Tier 5: Mode & Scheduling (6 handlers)

Tool Behavior
EnterPlanModeTool Set stores._mode_flags["plan_mode"] = True
ExitPlanModeV2Tool Set to False
EnterWorktreeTool Set stores._mode_flags["worktree_mode"] = True
ExitWorktreeTool Set to False
NotebookEditTool Read .ipynb JSON, modify cell source, write back
CronCreate/Delete/List In-memory CronEntry CRUD (no real scheduling)

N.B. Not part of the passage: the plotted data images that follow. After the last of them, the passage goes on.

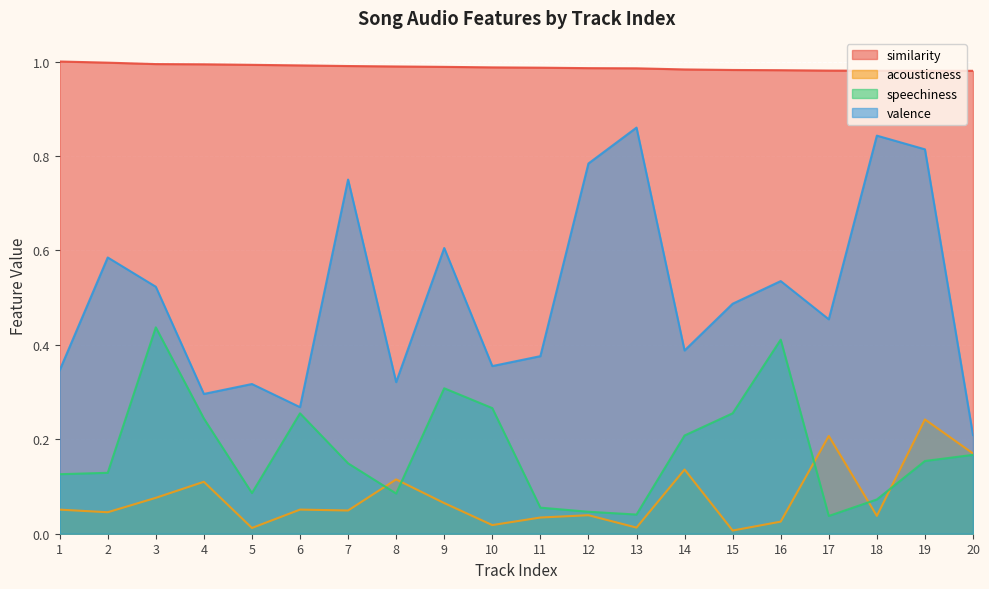

At which category is the sum across all series the highest?

19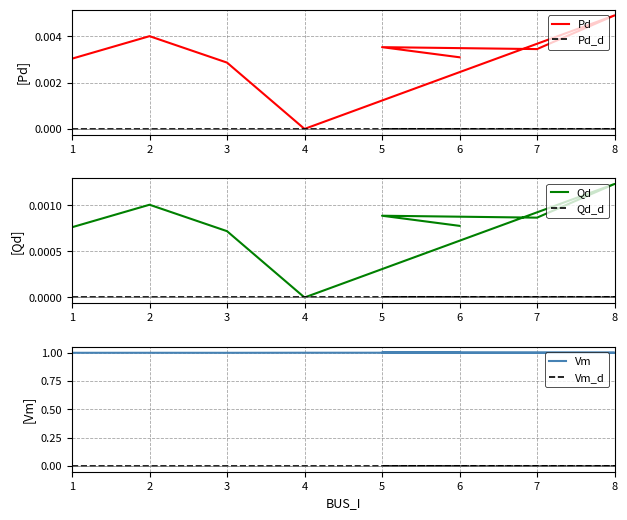

How many Qd values are between 0 and 1?

8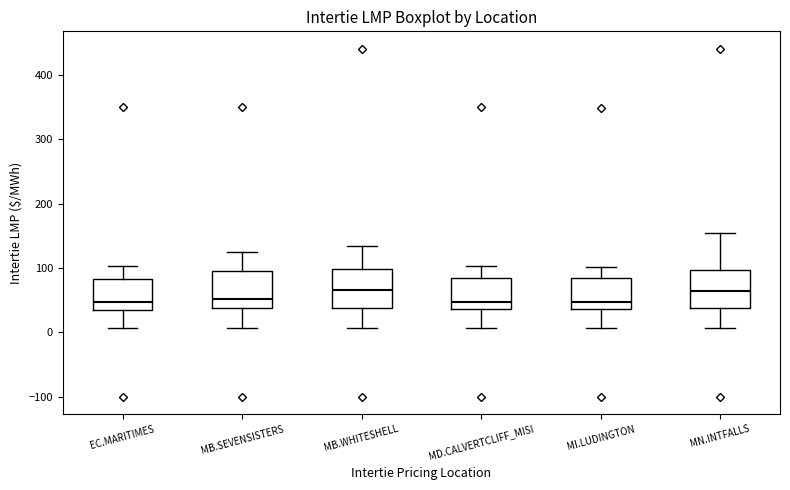

Reading left to right, read every box against the y-axis: the position of its median line, the range the box covers, and the ends of its whiskers. The values are not printed on the chart, so give them approximately, as read against the axis.

EC.MARITIMES: median 50, box 40 to 80, whiskers 10 to 100
MB.SEVENSISTERS: median 50, box 40 to 100, whiskers 10 to 130
MB.WHITESHELL: median 70, box 40 to 100, whiskers 10 to 130
MD.CALVERTCLIFF_MISI: median 50, box 40 to 90, whiskers 10 to 100
MI.LUDINGTON: median 50, box 40 to 80, whiskers 10 to 100
MN.INTFALLS: median 60, box 40 to 100, whiskers 10 to 150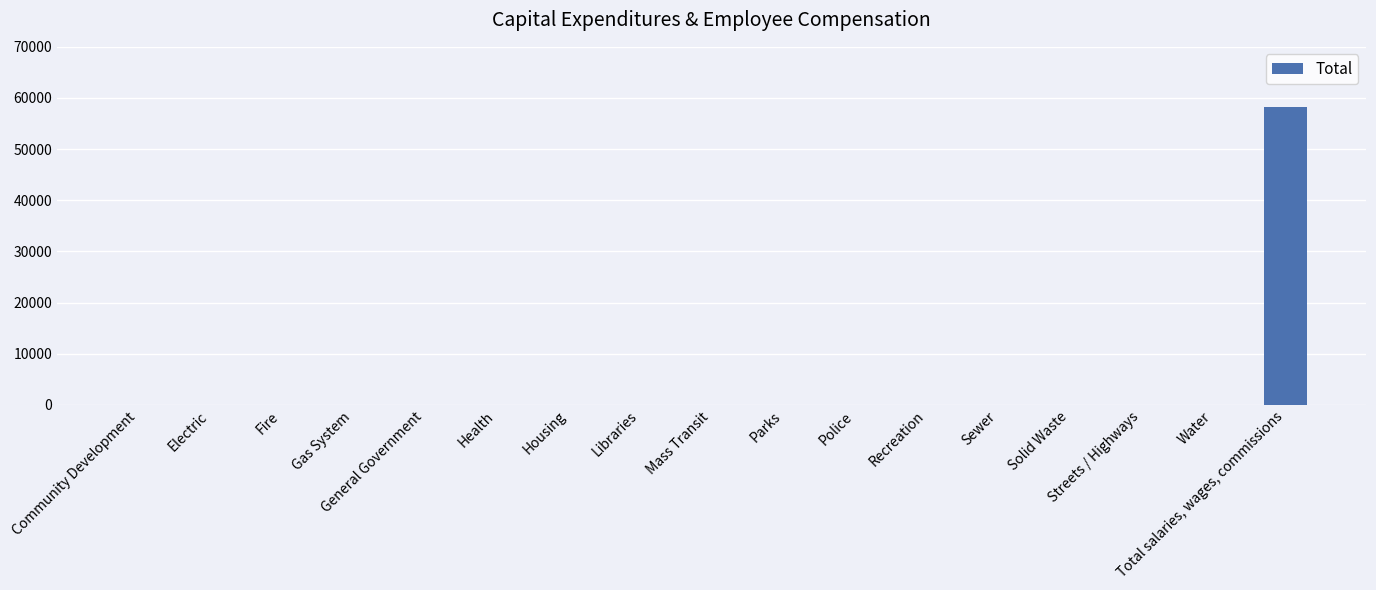

Reading right to left, list all the values displayed in this chart.

Total salaries, wages, commissions=58229	Water=0	Streets / Highways=0	Solid Waste=0	Sewer=0	Recreation=0	Police=0	Parks=0	Mass Transit=0	Libraries=0	Housing=0	Health=0	General Government=0	Gas System=0	Fire=0	Electric=0	Community Development=0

Command Implementation Details

Every handler: def handle_X(prompt: str) -> str

core_commands.py

Command Behavior
help List available commands from PORTED_COMMANDS, grouped by category
version Return "claw-code v0.1.0 (Python {sys.version})"
clear Return "Conversation cleared."
compact Return "Conversation compacted."
status Return platform info + session stats
cost Return formatted usage summary

session_commands.py

Command Behavior
model Return current model name from config store
memory Read CLAUDE.md if it exists, else "No memory file found"
session Return session ID and message count
summary Delegate to QueryEnginePort.from_workspace().render_summary()
doctor Run diagnostics: Python version, platform, snapshot files exist, stores initialized

config_commands.py

Command Behavior
config Get/set config from stores
permissions Return current ToolPermissionContext state
hooks Return "No hooks configured" or list hooks
skills List commands with "skills" in source_hint
mcp Return "MCP requires external protocol support"
tasks Delegate to stores.list_tasks()

What Remains as Stubs (42 entries)

Tool group Entries Reason
LSPTool 6 Needs language server client
MCPTool + McpAuthTool 5 Needs MCP protocol
ListMcpResourcesTool + ReadMcpResourceTool 6 Needs MCP protocol
PowerShellTool 14 Complex, platform-specific
BriefTool 5 Needs upload infrastructure
SyntheticOutputTool 1 Internal testing only
REPLTool 2 Needs interactive REPL
RemoteTriggerTool 3 Needs remote execution

Implementation Phases

Phase What Files
1. Foundation stores.py + empty dispatchers + modify execute_tool/execute_command 4 files
2. Core I/O BashTool, FileRead, FileWrite, FileEdit, Glob, Grep 6 files
3. Task management 6 task tool handlers 1 file
4. Team & Agent Team + agent handlers 2 files
5. Utilities Web, user, todo, config, search, mode, notebook, cron 8 files
6. Commands 15 slash commands 3 files
7. Tests All new code tested 3 files

Backward Compatibility

The existing 18 tests assert on "Mirrored command 'review'" and "Mirrored tool 'MCPTool'". Neither review nor MCPTool is in the new dispatchers, so they fall through to the existing stub path. Zero test regressions guaranteed.


Verification

After implementation, verify with:

# All existing tests still pass
python -m unittest discover -s tests -v

# Core I/O tools work
python -m src.main exec-tool BashTool '{"command": "echo hello"}'
python -m src.main exec-tool FileReadTool '{"file_path": "README.md"}'
python -m src.main exec-tool FileEditTool '{"file_path": "test.txt", "old_string": "foo", "new_string": "bar"}'
python -m src.main exec-tool GlobTool '{"pattern": "**/*.py"}'
python -m src.main exec-tool GrepTool '{"pattern": "def execute", "path": "src"}'

# Task management works
python -m src.main exec-tool TaskCreateTool '{"name": "test", "description": "demo task"}'
python -m src.main exec-tool TaskListTool ''

# Team creation works
python -m src.main exec-tool TeamCreateTool '{"name": "alpha", "members": ["agent1", "agent2"]}'

# Agent spawning works
python -m src.main exec-tool spawnMultiAgent '{"agents": [{"prompt": "explore codebase"}, {"prompt": "write tests"}]}'

# Commands work
python -m src.main exec-command help ''
python -m src.main exec-command version ''
python -m src.main exec-command doctor ''

# Unimplemented tools still return stubs
python -m src.main exec-tool MCPTool 'test'
# → "Mirrored tool 'MCPTool' from tools/MCPTool/MCPTool.ts would handle payload 'test'."